特に総合スーパーが核となっている大型商業施設は、売上前年割れが常態化しており家賃値下げ圧力が大きくなっています。例えばイトーヨーカ堂東習志野店(千葉県)は昨年家賃35%減額しました。

「3月末を短期資金の調達でなんとか乗り切った不動産ファンドに、6月末、9月末に再び返済期限を迎えるところもある。返済に窮したファンドが商業施設売却に走る可能性が高まっている。」

(週刊ダイヤモンド2008.6.21.)

ショッピングセンターの核テナントとなれる総合スーパーは、日本にはイオングループとイトーヨーカ堂グループしか存在しません。これにヤマダ電機等を加えたとしても、まさに借り手の寡占化が進みました。核テナントが抜けたら後釜はいません。家賃を大幅に下げて残ってもらうしかありません。

日本の不動産へ5000億円投資の新海外ファンド


オーストラリアのマッコリーグループのファンドが今後3年以内に約5000億円を日本の不動産に投じます。欧米の資金を日本円で1兆7000億円(うち出資は4000億円で残りは借入)集め、アジア不動産ファンドを設立し、このうち少なくとも3割を日本に振り向けます。

投資対象はオフィスビル、商業施設、賃貸マンションで、不動産会社やREITにも投資します。

今の日本は「割安に不動産を取得できるチャンスがある」ということです。

(日本経済新聞2008.6.17.)

20年前の不動産バブルを戦ったバブル戦士は、現在の不動産マーケットをじっと見つめています。昔の経験が多少役に立ちそうです。ただバブル戦士も多くが50代以上、「寝たふり」組が多いようですが。

資金調達力がある大手不動産と海外ファンドは新たな資金調達を行い現金を山ほど抱えて、価格急落を待っています。大手REITはここ数カ月で多額の公募増資を行っています。

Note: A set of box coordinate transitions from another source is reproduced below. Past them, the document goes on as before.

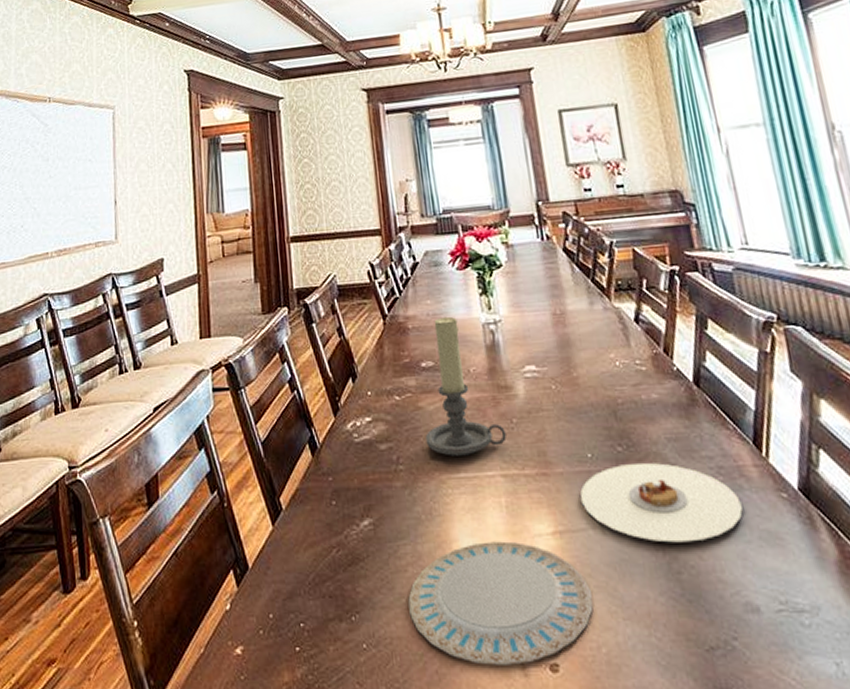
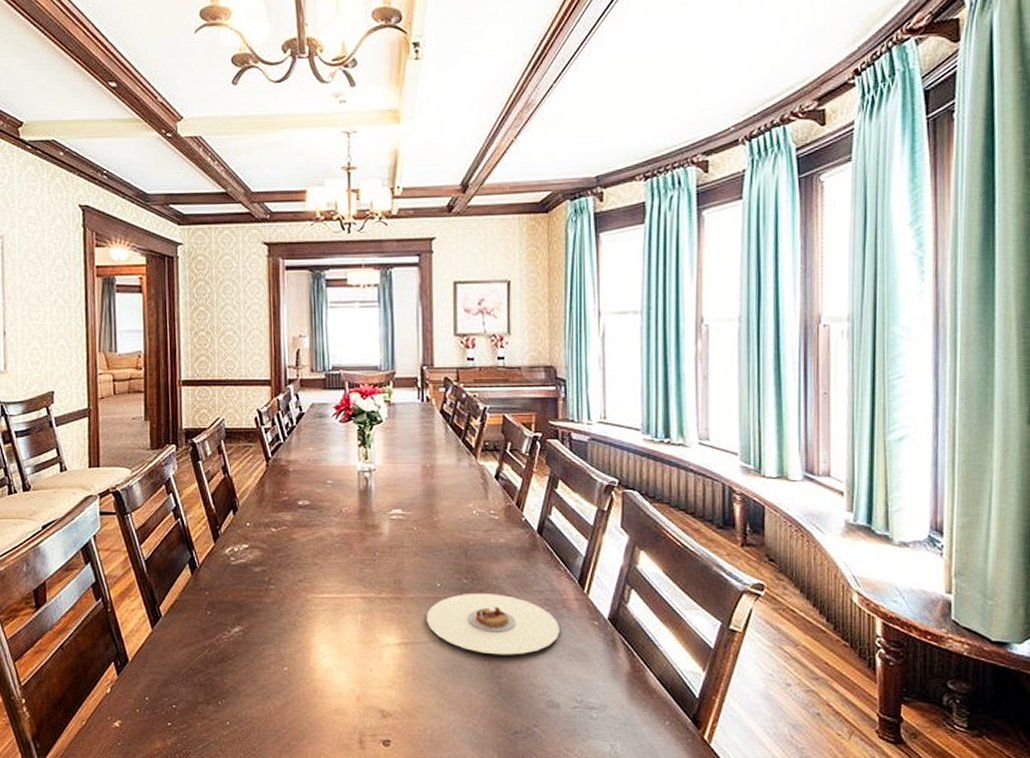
plate: present [408,541,593,665] -> none [269,648,425,740]
candle holder: present [425,316,506,456] -> none [296,463,368,580]

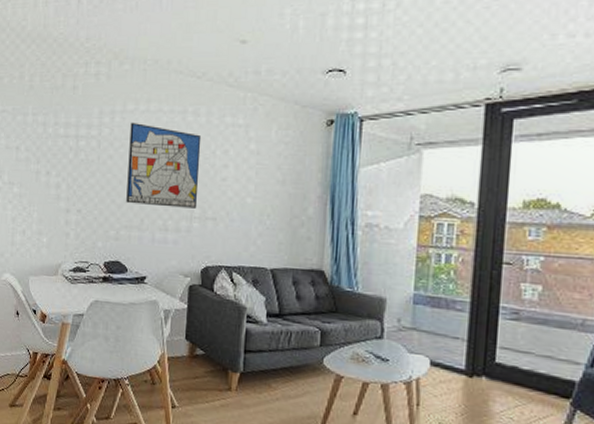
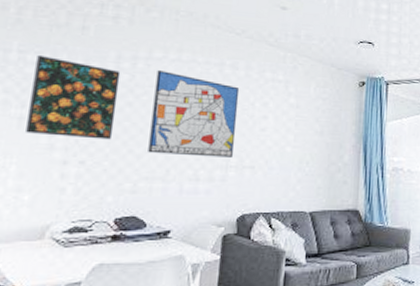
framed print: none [41,116,103,191] -> present [26,54,121,140]

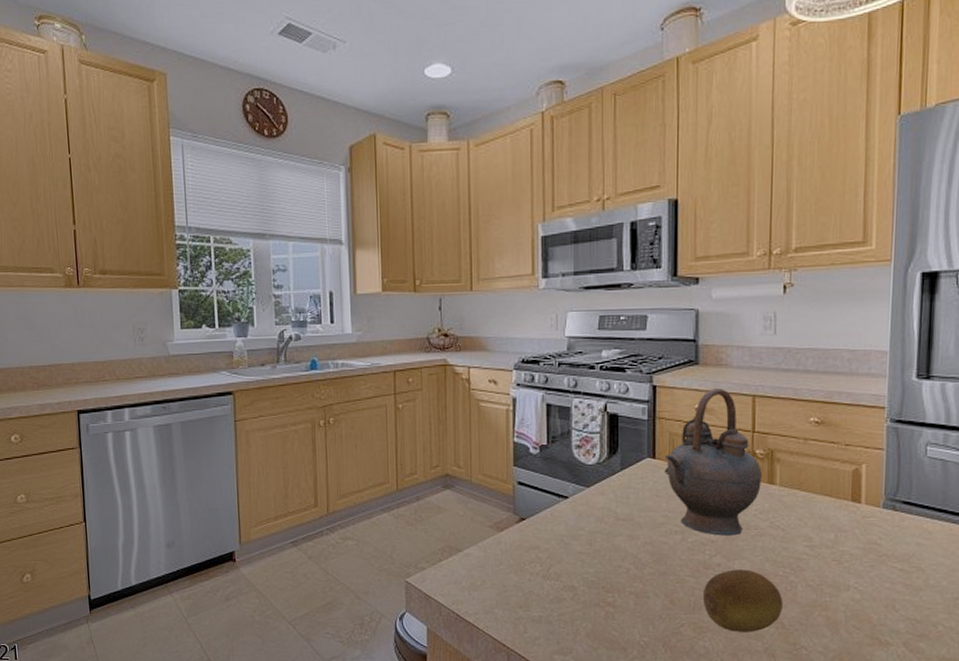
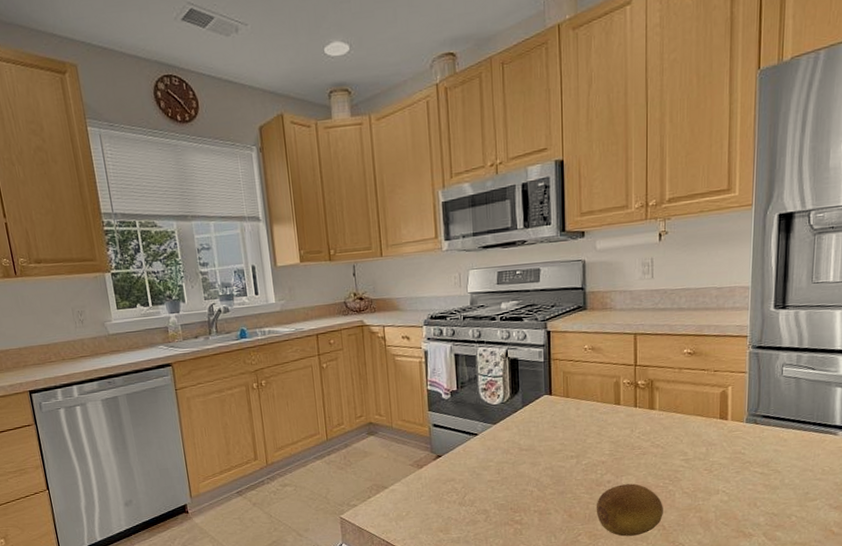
teapot: present [664,388,763,536] -> none [560,329,645,457]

「やっと大手の時代」。これまでは名前も聞いたことのない新興ファンドに物件を取られましたから。

過去数年で多額の不動産を仕入れた新興ファンド会社にはバブル戦士は皆無のところも多く、イケイケドンドンしか知らない若いプレーヤーばかり。かじ取りは難しいでしょう。

かじ取りをひとつでも間違えると、そこには大手不動産と大手REITと海外ファンドが大きく口を開けて待っています。

資金をたくさん抱えた多数の買い手の存在が前回不動産バブルとの最大の違いです。これら口を大きく開けた買い手がたくさんいますから、前バブルのような壮絶で悲惨な下落相場はないようです。

商品相場の専門家は不動産相場をどうみるか?


絶えず相場で生きているのは、不動産の専門家よりも、商品相場の専門家でしょう。

その商品先物取引大手の岡藤商事(本社大阪)が、その所有する東京支店ビルをダヴィンチに売却しました。そしてその売却したビルに入居したまま家賃を払う方法、つまりリースバックを選びました。

商品相場の専門家は、今が不動産の売り時と判断したようです。興味あるところです。

ちなみに物件の所在地は、東京都中央区新川のキリンビール本社向いです。総額49億5000万円、土地896.5uで33億5000万円、建物15億円です。

容積率は500%。土地部分のu単価を計算すると374万円です。ちなみに隣のビルが公示ポイントであり、その公示価格は平成19年152万円でしたが、平成20年は25%上昇して190万円です。売買価格は公示価格の約2倍ということです。

(日経不動産マーケット情報2008.6月)

ドバイ不動産投資セミナー


一方で週刊住宅新聞社は7月29日に日本の投資家向けの「ドバイ不動産投資セミナー」です。

不動産へのお金は世界を自由に飛び回ります。